The Group recorded a tax expense of RMB6,063 and RMB12,045(US$1,681) for the six months ended June 30, 2024 and 2025, respectively. Changes in the income tax expense primarily due to recognition of deferred tax assets in 2023 which began to be realized in 2024 and 2025.

 

10. EARNINGS PER SHARE

 

The rights of the holder of Class A and Class B ordinary shares were identical for all periods presented, except with respect to voting and conversion rights, and therefore, the undistributed earnings were allocated on a proportionate basis and the resulting earnings per share attributable to ordinary shareholders were the same for both Class A and Class B ordinary shares on an individual or combined basis. Diluted earnings per share reflects the Series C and Series C+ convertible redeemable preferred shares converted into ordinary shares. The following table sets forth the computation of basic net loss per share for the following periods:

 

   Six Months End June 30, 
   2024   2025 
   RMB   RMB   USD 
             
Basic and diluted earnings per share calculation            
Numerator:            
Net profit attribute to Youlife Group Inc.   992    37,716    5,265 
Denominator:               
Basic Weighted average number of shares outstanding1   45,292,909    45,292,909    45,292,909 
Basic net earnings per share   0.02    0.83    0.12 
Diluted Weighted average number of shares outstanding1   70,000,000    70,000,000    70,000,000 
Diluted net earnings per share   0.01    0.54    0.08 

 

1Shares outstanding for all periods reflect the adjustment for Recapitalization.

 

F-20

 

 

11. SUBSEQUENT EVENTS

 

On July 9, 2025, the Company consummated the previously announced business combination with Distoken.

 

On July 10, 2025, the ADSs of the Company commenced trading on Nasdaq under the symbol “YOUL.” The Warrants of the Company are quoted on OTC market.

 

On August 20, 2025, the Group has entered into a non-binding term sheets with the controlling shareholders of four companies to acquire 100% equity interests. The four target companies bring complementary expertise and regional influence across internet recruitment services, software and AI developments, human resource services, and vocational training.

 

On August 29, 2025, the Group has entered into a joint venture agreement with Beijing Galbot Co., Ltd. (“Galbot”), a pioneer in embodied intelligent robotics.
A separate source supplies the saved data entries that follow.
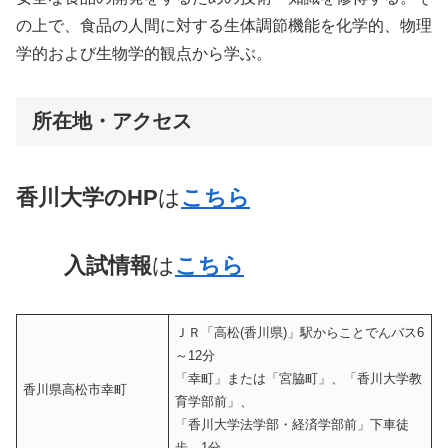
の上で、食品の人間に対する生体調節機能を化学的、物理
学的および生物学的観点から学ぶ。
所在地・アクセス
香川大学
のHP
は
こちら
入試情報
は
こちら
ＪＲ「高松(香川県)」駅からことでんバス6
～12分
「幸町」または「宮脇町」、「香川大学教
香川県高松市幸町
育学部前」、
「香川大学法学部・経済学部前」下車徒
歩 1分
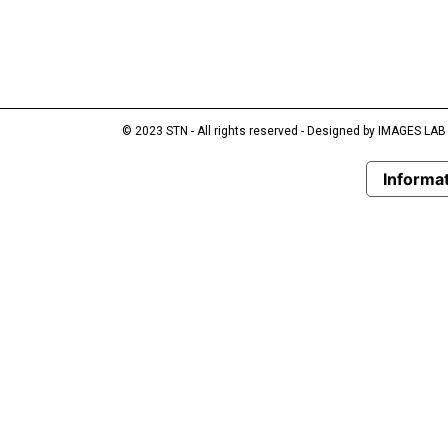
© 2023 STN - All rights reserved - Designed by
IMAGES LAB
Informat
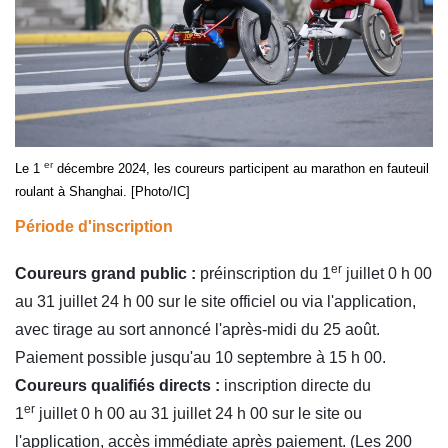
er
Le 1
décembre 2024, les coureurs participent au marathon en fauteuil
roulant à Shanghai. [Photo/IC]
Période d'inscription
er
Coureurs grand public :
préinscription du 1
juillet 0 h 00
au 31 juillet 24 h 00 sur le site officiel ou via l'application,
avec tirage au sort annoncé l'après-midi du 25 août.
Paiement possible jusqu'au 10 septembre à 15 h 00.
Coureurs qualifiés directs :
inscription directe du
er
1
juillet 0 h 00 au 31 juillet 24 h 00 sur le site ou
l'application, accès immédiate après paiement. (Les 200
Under the agreement, the Group will contribute capital and hold a 51% equity stake in the newly established entity, Beijing Youlife Galaxy Technology Co., Ltd.. The joint venture will combine the Group’s expansive vocational education network with Galbot’s cutting-edge technology to establish a new model for intelligent, immersive, and globally connected vocational training in China.

 

12. COMMITMENT AND CONTINGENCIES

 

Contingencies

 

From time to time, we may become involved in claims, investigations and proceedings in the ordinary course of business. As of the date that the consolidated financial statements are issued, the Group reviews its regulatory inquiries and other legal proceedings on an ongoing basis, evaluates whether potential regulatory fines or losses from proceedings are probable and make estimates of the loss if probable. As of June 30, 2025, the Group believes that none of these matters, individually or in combination had a material effect on its business, assets or operations and there was no accrual for such matters.